Dr. Agenbroad has been Principal Investigator at the Mammoth Site since its discovery in 1974. He was the only United States scientist to participate in the excavation of the "Jarkov mammoth" from Siberia in October of 1999. The excavation and the Mammoth Site were featured on Discovery Channel’s "Raising the Mammoth" ™, and "Land of the Mammoth" which aired in March of 2000 and 2001.

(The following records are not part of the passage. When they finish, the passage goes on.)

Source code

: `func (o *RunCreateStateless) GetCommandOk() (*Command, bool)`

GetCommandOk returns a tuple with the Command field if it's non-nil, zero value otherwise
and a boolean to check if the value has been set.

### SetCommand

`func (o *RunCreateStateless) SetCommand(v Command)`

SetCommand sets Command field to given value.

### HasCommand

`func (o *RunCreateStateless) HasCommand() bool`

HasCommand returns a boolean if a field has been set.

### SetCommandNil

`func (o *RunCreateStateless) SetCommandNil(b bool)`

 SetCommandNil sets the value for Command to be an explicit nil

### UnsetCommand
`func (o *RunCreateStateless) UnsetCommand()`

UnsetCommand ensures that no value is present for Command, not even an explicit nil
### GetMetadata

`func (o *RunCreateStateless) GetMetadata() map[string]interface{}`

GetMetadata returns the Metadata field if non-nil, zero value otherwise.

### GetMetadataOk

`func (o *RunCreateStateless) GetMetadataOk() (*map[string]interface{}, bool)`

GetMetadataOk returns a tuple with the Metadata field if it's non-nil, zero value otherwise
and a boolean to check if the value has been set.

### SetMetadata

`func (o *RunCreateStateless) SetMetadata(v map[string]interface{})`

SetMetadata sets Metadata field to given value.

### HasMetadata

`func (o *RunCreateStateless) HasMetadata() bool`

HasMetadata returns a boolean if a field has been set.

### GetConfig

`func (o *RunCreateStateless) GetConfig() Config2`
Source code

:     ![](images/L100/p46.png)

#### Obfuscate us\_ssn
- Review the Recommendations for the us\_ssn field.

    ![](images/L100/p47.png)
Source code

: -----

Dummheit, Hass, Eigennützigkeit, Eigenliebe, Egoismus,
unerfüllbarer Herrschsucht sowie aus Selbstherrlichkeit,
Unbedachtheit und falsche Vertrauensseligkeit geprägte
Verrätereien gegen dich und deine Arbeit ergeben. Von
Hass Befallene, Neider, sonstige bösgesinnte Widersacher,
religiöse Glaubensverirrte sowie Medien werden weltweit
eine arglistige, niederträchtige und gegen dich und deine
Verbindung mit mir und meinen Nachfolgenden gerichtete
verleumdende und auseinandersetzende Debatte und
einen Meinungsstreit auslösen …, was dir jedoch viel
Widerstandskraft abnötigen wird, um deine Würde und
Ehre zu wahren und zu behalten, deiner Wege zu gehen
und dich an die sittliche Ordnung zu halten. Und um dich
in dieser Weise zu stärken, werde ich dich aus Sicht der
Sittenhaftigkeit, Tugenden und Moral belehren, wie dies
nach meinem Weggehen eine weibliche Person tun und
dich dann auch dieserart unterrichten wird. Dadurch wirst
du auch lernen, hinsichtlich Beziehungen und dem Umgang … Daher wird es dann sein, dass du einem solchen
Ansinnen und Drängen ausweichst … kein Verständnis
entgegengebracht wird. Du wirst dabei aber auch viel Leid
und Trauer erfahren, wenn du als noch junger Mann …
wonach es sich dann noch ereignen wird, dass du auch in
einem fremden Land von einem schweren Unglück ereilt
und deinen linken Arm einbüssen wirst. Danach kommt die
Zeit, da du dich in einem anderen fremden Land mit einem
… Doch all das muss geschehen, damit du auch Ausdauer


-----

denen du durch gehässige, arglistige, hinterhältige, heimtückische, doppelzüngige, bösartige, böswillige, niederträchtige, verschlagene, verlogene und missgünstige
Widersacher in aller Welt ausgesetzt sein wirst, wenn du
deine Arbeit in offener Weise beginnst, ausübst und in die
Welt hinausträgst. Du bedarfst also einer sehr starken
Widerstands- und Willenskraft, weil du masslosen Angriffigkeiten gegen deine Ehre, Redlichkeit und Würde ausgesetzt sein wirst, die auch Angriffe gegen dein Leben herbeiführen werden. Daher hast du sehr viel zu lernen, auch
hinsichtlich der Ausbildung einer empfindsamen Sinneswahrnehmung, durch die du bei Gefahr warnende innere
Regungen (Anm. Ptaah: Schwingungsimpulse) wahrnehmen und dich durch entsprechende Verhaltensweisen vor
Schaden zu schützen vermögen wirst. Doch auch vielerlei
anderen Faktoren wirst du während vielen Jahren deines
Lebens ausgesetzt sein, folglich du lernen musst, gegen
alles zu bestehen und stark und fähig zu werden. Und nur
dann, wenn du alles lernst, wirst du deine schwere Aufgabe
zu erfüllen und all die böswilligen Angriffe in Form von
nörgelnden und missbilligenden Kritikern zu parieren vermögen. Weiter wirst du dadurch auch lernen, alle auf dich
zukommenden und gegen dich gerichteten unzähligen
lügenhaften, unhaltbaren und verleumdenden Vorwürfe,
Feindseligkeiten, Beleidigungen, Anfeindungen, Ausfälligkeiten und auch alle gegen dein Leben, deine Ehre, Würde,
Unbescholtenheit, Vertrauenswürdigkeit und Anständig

The Earthwatch volunteers and Dr. Agenbroad's staff will be continuing to excavate new areas of the sinkhole looking for more mammoths and other species of animals which became trapped and died in this sinkhole death trap 26,000 years ago. It is hoped that we will uncover more fossils to aid in the determination of whether 2003’s discovery is American lion or Giant short-faced bear.

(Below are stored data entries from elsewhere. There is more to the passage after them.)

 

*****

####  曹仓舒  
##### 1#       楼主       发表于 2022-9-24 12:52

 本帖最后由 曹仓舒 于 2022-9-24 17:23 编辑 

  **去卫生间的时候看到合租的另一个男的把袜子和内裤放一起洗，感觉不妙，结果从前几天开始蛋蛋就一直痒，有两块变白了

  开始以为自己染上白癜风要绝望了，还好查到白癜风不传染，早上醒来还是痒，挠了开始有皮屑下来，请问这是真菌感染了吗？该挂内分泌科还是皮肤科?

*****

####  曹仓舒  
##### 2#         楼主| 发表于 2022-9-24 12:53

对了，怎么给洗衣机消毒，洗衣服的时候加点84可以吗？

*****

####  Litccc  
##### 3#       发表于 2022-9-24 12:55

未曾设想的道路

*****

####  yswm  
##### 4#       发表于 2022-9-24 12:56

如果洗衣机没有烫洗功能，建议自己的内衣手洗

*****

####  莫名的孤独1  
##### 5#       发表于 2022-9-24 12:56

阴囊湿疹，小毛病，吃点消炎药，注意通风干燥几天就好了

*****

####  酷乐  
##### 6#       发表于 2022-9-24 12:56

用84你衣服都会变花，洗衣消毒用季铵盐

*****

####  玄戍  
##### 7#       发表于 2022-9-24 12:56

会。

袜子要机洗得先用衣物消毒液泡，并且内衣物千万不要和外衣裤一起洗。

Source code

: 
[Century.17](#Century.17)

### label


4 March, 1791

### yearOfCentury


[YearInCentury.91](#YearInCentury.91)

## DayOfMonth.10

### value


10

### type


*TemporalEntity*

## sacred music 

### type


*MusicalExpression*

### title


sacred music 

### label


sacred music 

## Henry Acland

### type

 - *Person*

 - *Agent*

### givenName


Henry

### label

Don Morris is Dr. Agenbroad’s Crew Chief during the Earthwatch Excavations. Don is a retired archaeologist for the National Park Service. He has worked with Dr. Agenbroad on the excavation and research of pygmy mammoth at Channel Islands National Park.

The Mammoth Site’s new 12,000 square foot addition features many new exhibits including a pygmy elephant skeletal mount just completed.

The new laboratory is open for viewing by the visiting public from 8 – 8 with the last tour leaving at 7:00 p.m. Visitors can see into the laboratory and view the work being conducted therein.